Cambridge City council outlines plans to reimburse overcharged tenants
The Regulator of Social Housing published a regulatory judgement in June 2024, highlighting serious failings in Cambridge CC's delivery of the Rent Standard outcomes
Cambridge City Council (Cambridge CC) has outlined its plans to reimburse tenants who were overcharged due to historical rent-setting errors. The council say they identified these issues in late 2023 and 'promptly referred itself' to the Regulator of Social Housing.
The council has since corrected its rent calculations from April 2024 and informed affected tenants of the errors.
The issue dates back to policies introduced in 2004 and 2016.
The council failed to apply a required 1% rent reduction between 2016/17 and 2019/20 on about 300 affordable rent properties.

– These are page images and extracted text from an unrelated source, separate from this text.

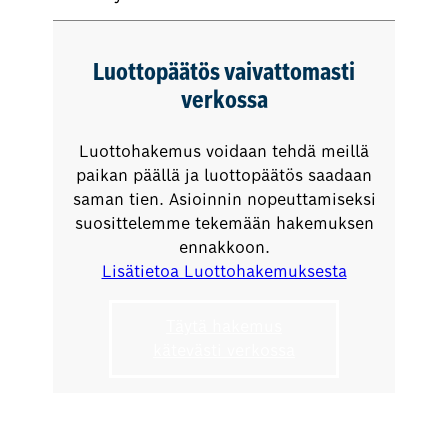
Luottopäätös vaivattomasti
verkossa
Luottohakemus voidaan tehdä meillä
paikan päällä ja luottopäätös saadaan
saman tien. Asioinnin nopeuttamiseksi
suosittelemme tekemään hakemuksen
ennakkoon.
Lisätietoa Luottohakemuksesta
Täytä hakemus
kätevästi verkossa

Additionally, a rent policy from 2004 erroneously de-pooled service charges for gas and lift maintenance from rents, resulting in overcharges.
The Regulator of Social Housing published a regulatory judgement in June 2024, highlighting serious failings in Cambridge CC's delivery of the Rent Standard outcomes. The judgement noted that about half of the council's tenants were overcharged due to these errors, with an estimated £1m required for refunds related to the rent reduction issue and £3.2m related to service charges.
Reimbursement plans
Cambridge CC plans to work with the Department for Work and Pensions to determine how much of tenants’ rents were covered by Universal Credit or Housing Benefit.

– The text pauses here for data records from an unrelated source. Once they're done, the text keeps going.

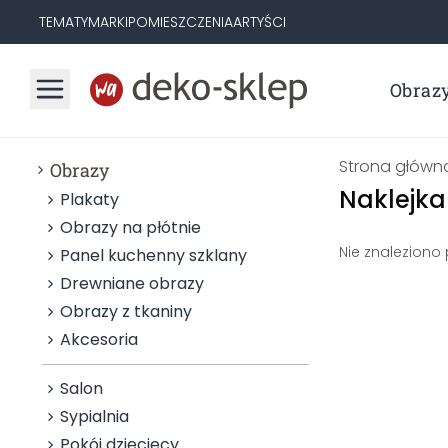
TEMATY
MARKI
POMIESZCZENIA
ARTYŚCI
Obraz
Strona główn
Obrazy
Naklejka
Plakaty
Obrazy na płótnie
Nie znaleziono
Panel kuchenny szklany
Drewniane obrazy
Obrazy z tkaniny
Akcesoria
Salon
Sypialnia
Pokój dziecięcy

Any refunds will consider tenants’ accounts in arrears, reducing the refund amount by the amount owed.
The council will start processing refunds in a few months and will contact affected tenants to request payment details, ensuring they will not cold call or ask for any payments in return for refunds.
Cllr Gerri Bird, Executive Councillor for Housing, said, “Our intention has always been to make what tenants pay transparent and to set rents as low as possible. When we created the Affordable Rents policy, we could have set rents higher than we did without breaching government guidance, but because of misinterpreting the guidance we have unfortunately overcharged some tenants. We are really sorry and we’re working to put this right as soon as we can. We really appreciate tenants’ patience with us while we work through this."
“I’ve seen some reports that tenants could receive thousands of pounds, and while a small number may receive refunds of that amount, the majority won’t. The most common error relates to Service Charges, which are approximately £2 per week, so any refund owed as a result of this error would only be in the thousands if a tenancy had been in place for 20+ years.”